> _PROBLEM_
For each line in the data that includes "June", make a copy.
[[ THE INPUT open ]]
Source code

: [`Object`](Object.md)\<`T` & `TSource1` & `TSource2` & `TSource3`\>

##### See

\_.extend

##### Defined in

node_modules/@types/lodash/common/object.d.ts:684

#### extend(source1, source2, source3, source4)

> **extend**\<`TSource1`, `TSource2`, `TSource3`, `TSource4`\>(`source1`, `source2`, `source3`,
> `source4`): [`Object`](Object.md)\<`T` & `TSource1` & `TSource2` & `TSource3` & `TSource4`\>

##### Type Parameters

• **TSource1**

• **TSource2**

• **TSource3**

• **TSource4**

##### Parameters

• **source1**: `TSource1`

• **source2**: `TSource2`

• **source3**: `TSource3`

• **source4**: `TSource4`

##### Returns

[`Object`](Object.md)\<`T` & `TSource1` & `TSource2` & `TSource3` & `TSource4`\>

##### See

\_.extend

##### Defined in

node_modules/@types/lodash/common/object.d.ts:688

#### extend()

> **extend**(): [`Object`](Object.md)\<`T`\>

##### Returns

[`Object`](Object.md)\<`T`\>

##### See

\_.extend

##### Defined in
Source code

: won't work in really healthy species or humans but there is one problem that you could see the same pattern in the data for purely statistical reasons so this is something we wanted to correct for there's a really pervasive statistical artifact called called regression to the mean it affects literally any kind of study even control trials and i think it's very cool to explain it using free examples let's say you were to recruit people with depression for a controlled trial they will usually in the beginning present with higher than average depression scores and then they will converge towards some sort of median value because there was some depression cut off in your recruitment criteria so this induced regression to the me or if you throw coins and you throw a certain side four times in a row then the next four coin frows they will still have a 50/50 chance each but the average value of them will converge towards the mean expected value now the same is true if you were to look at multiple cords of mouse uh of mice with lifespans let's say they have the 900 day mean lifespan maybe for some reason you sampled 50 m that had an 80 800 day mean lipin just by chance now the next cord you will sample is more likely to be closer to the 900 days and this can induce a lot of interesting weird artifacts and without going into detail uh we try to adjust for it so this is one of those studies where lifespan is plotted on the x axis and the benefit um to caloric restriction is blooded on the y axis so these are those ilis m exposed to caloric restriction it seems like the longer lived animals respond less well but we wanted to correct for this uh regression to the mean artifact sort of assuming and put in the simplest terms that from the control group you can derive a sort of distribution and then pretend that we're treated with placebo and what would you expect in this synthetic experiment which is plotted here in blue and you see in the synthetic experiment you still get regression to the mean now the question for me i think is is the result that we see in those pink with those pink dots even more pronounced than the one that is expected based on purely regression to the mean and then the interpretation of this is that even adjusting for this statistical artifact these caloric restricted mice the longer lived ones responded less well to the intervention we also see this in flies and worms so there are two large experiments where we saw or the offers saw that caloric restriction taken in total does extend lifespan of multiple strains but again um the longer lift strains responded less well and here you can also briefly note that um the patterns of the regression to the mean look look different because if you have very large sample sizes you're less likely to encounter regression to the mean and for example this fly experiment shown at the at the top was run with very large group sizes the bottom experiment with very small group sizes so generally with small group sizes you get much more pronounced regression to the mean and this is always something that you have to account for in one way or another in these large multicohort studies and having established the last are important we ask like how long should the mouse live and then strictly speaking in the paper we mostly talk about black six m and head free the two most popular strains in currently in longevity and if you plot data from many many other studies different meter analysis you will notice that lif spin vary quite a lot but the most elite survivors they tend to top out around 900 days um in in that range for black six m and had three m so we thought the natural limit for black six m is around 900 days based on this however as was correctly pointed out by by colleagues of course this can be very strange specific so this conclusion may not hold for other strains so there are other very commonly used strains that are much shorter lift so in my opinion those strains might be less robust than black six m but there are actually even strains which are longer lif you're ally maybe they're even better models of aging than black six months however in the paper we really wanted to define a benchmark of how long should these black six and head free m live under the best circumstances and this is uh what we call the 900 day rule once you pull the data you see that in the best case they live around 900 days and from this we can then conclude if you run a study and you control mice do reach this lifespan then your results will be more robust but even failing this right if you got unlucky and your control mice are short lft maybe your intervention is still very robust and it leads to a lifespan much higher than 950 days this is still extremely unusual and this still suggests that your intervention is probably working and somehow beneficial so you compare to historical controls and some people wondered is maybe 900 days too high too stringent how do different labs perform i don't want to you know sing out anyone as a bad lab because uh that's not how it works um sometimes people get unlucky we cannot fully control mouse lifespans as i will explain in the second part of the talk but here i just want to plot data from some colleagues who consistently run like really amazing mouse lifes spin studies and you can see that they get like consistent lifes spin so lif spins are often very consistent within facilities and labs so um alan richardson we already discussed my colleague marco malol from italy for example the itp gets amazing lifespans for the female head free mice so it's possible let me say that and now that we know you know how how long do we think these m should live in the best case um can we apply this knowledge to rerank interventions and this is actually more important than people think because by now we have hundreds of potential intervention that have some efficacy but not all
[[ THE INPUT closed ]]
[[ THE INPUT open ]]
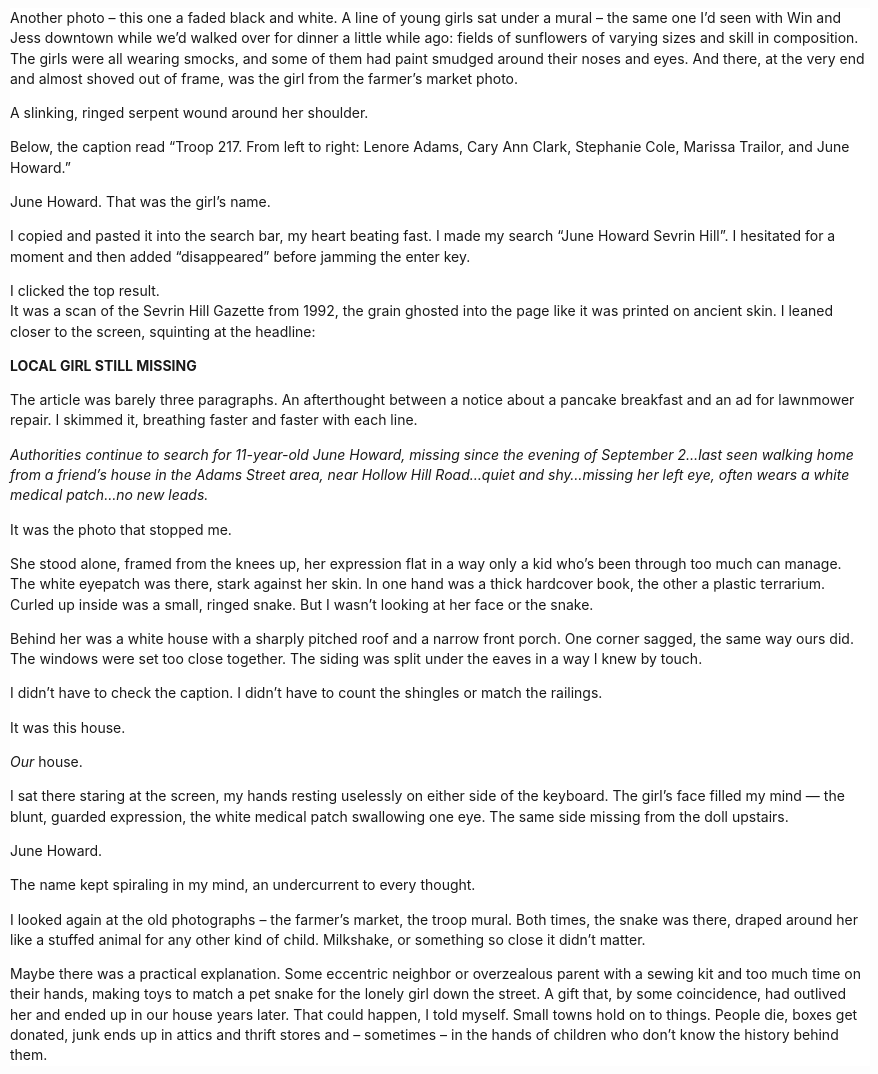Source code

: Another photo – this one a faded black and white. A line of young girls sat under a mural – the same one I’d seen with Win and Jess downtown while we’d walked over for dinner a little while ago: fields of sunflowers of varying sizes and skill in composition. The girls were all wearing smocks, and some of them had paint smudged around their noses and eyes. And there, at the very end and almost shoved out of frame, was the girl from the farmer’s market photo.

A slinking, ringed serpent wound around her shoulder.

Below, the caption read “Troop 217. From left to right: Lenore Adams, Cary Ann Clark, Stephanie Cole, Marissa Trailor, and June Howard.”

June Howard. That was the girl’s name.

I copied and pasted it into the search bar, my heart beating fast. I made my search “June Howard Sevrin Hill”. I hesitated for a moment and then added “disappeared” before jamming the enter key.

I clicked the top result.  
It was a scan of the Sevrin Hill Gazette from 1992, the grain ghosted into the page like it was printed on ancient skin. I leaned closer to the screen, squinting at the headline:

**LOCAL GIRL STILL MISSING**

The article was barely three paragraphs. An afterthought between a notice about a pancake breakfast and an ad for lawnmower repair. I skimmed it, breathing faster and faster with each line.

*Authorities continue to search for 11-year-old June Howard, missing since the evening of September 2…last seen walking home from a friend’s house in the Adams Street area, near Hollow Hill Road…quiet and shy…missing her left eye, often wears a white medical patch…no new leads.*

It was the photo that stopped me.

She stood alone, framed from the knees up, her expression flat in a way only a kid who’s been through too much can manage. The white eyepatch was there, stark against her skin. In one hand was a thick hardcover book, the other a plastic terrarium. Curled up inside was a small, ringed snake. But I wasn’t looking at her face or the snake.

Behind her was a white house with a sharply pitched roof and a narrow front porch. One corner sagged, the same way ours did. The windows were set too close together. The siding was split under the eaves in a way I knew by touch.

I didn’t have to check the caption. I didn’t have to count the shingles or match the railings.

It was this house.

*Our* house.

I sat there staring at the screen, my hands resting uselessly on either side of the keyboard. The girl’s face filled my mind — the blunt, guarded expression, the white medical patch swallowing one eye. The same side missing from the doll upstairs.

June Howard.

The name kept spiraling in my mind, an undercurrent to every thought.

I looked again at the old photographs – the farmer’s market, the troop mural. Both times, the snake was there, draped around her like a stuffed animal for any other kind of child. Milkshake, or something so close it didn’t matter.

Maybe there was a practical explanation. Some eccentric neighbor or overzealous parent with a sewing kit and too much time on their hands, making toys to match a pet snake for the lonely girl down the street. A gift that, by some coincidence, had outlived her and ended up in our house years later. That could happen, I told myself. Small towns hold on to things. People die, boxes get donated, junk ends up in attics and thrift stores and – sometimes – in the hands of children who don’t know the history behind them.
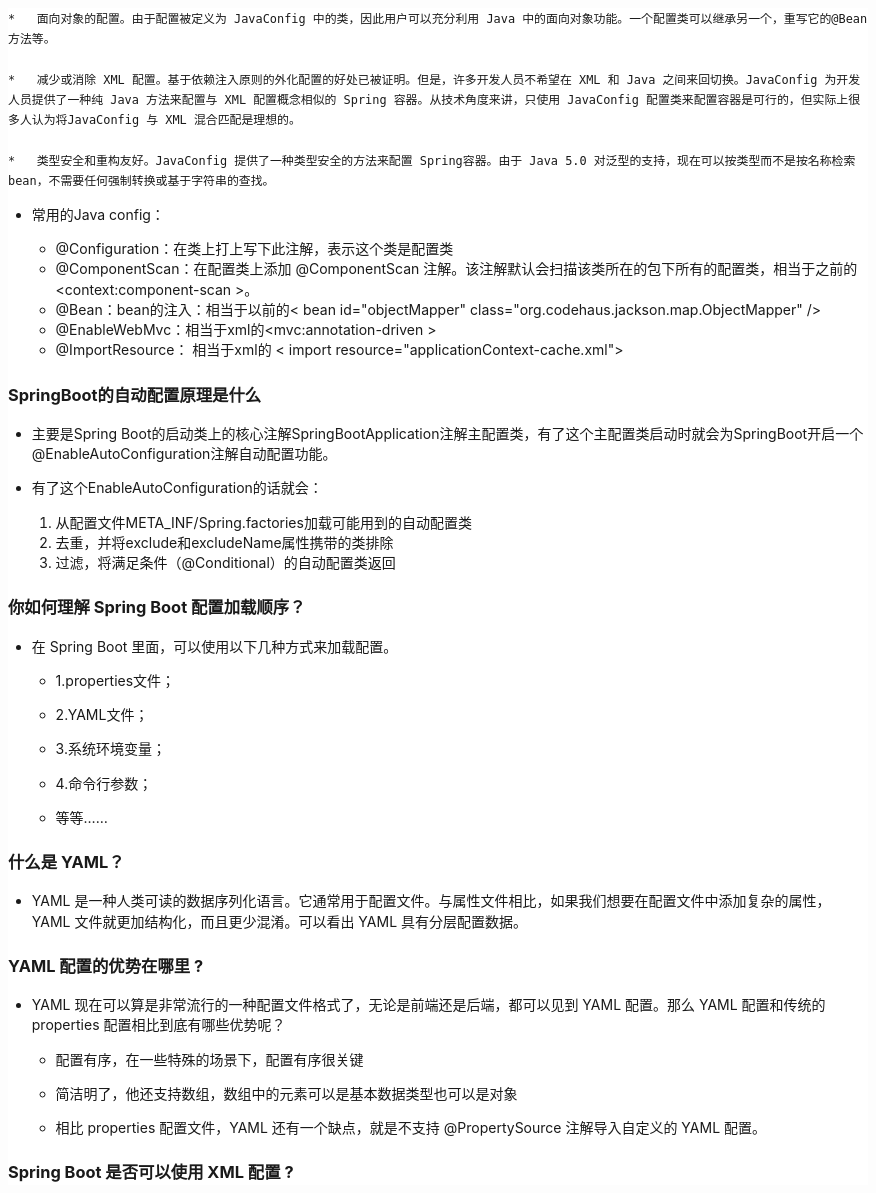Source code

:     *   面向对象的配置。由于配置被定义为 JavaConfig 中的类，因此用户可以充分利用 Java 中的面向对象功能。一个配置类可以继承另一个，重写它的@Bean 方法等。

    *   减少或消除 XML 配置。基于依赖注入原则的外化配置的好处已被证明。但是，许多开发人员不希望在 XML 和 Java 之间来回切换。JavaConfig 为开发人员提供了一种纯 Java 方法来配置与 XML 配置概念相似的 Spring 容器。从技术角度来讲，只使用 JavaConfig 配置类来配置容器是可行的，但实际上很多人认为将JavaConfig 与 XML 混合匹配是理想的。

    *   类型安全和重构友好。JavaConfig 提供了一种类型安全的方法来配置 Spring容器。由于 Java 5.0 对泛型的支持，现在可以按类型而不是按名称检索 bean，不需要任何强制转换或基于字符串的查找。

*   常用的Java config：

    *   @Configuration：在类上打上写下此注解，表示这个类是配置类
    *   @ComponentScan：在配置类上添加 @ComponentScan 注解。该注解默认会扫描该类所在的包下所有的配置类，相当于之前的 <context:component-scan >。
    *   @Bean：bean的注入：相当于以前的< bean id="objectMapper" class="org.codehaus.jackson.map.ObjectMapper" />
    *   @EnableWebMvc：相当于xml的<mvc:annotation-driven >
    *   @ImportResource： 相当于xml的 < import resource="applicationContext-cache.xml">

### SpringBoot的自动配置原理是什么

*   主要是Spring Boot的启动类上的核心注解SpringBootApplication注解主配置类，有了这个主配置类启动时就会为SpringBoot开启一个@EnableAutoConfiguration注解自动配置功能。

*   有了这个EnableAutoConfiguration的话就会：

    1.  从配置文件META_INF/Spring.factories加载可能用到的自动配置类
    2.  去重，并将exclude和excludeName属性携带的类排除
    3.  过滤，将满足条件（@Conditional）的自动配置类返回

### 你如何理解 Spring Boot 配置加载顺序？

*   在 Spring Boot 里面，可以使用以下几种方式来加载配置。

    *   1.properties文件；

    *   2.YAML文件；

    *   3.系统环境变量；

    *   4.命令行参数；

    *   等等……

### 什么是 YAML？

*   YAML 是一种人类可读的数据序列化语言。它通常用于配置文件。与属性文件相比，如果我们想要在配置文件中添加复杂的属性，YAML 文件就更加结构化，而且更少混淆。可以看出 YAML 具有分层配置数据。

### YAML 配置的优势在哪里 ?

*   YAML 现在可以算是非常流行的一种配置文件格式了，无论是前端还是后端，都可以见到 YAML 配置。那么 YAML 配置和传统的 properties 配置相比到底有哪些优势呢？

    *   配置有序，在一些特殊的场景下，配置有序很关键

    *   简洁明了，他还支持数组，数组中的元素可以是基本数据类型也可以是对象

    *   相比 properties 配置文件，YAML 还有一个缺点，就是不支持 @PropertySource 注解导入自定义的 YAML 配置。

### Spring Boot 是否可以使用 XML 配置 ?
[[ THE INPUT closed ]]
[[ THE INPUT open ]]
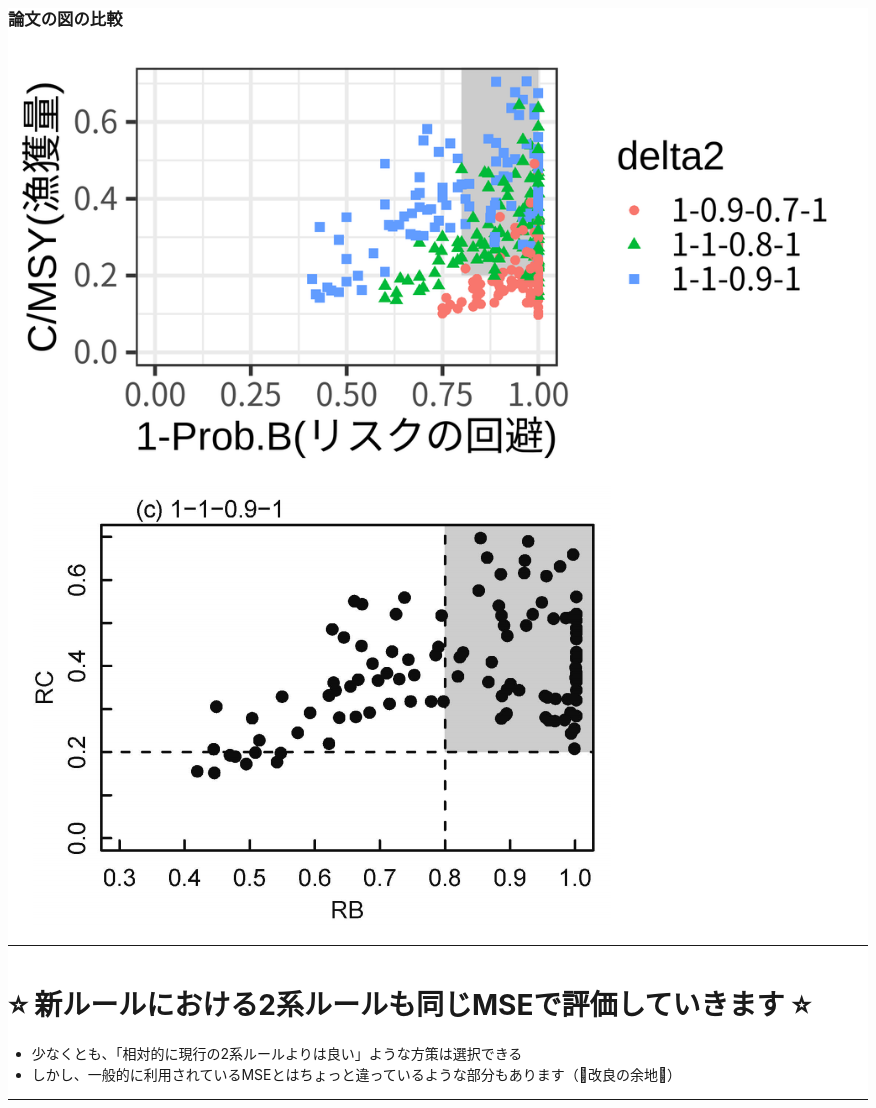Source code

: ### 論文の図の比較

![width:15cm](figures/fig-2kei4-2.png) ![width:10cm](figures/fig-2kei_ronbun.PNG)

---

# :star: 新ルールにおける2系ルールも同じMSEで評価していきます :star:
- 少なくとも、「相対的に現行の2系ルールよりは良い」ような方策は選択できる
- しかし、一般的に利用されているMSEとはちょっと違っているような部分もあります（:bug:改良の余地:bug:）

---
[[ THE INPUT closed ]]
> _SOLUTION FOR THIS TASK_
Below, the caption read “Troop 217. From left to right: Lenore Adams, Cary Ann Clark, Stephanie Cole, Marissa Trailor, and June Howard.”
June Howard. That was the girl’s name.
I copied and pasted it into the search bar, my heart beating fast. I made my search “June Howard Sevrin Hill”. I hesitated for a moment and then added “disappeared” before jamming the enter key.
*Authorities continue to search for 11-year-old June Howard, missing since the evening of September 2…last seen walking home from a friend’s house in the Adams Street area, near Hollow Hill Road…quiet and shy…missing her left eye, often wears a white medical patch…no new leads.*
June Howard.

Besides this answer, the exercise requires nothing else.